(PROBLEM) Determine how many lines in the records hold "Gutiérrez", and give that number with nothing added.

Saved entries:
================

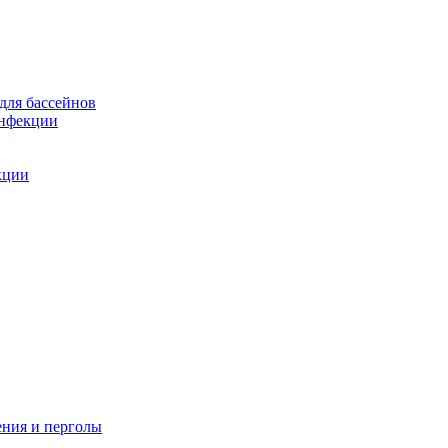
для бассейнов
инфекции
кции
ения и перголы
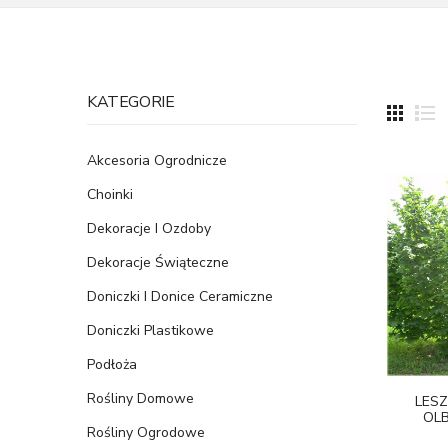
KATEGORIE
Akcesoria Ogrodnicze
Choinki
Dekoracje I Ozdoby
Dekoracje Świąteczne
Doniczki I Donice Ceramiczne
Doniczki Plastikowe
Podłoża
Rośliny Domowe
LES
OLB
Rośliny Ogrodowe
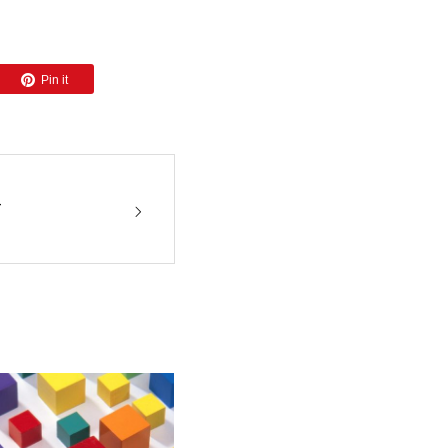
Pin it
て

================

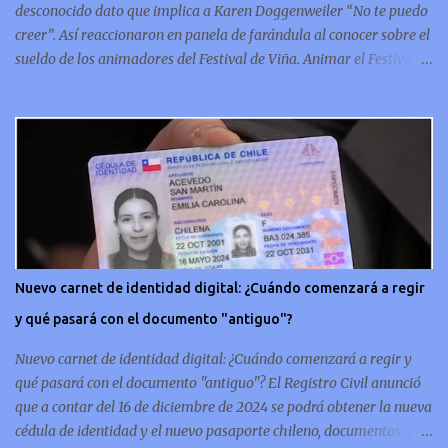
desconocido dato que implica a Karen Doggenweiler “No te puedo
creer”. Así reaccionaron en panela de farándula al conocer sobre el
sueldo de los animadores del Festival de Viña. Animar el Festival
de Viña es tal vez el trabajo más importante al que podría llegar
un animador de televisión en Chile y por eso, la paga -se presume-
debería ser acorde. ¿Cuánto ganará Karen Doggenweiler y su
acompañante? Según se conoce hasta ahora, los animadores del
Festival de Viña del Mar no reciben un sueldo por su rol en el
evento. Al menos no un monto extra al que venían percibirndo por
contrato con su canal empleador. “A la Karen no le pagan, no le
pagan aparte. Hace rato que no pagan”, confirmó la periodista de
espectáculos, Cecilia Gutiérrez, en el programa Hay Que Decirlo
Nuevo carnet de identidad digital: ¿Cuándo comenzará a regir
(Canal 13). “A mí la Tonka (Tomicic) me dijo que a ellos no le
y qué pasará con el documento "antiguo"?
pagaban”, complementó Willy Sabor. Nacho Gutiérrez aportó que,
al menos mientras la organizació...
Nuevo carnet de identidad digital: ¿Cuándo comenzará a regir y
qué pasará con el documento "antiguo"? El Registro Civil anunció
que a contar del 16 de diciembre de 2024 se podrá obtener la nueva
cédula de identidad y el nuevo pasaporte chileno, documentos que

================

(ANSWER TO THIS PROBLEM) 2